[Saved data entries]
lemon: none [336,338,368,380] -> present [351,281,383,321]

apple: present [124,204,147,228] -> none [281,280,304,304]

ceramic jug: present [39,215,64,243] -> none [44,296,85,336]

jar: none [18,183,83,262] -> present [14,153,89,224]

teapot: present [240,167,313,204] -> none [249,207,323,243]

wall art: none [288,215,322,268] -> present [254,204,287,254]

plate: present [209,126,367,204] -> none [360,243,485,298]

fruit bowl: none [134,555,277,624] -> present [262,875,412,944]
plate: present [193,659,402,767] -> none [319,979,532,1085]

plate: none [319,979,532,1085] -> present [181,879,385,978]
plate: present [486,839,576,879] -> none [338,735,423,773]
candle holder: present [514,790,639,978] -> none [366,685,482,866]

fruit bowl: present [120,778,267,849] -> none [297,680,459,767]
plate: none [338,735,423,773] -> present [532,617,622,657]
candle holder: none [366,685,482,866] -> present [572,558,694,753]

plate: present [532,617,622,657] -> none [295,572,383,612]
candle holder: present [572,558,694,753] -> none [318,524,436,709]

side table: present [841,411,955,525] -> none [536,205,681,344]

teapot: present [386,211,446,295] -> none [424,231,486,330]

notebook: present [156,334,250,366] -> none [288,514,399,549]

[Work order]
Could you set down exactly the lines above, from the one containing "teapot: present [386,211,446,295]" through the last, including both and nothing else?

[Task solution]
teapot: present [386,211,446,295] -> none [424,231,486,330]

notebook: present [156,334,250,366] -> none [288,514,399,549]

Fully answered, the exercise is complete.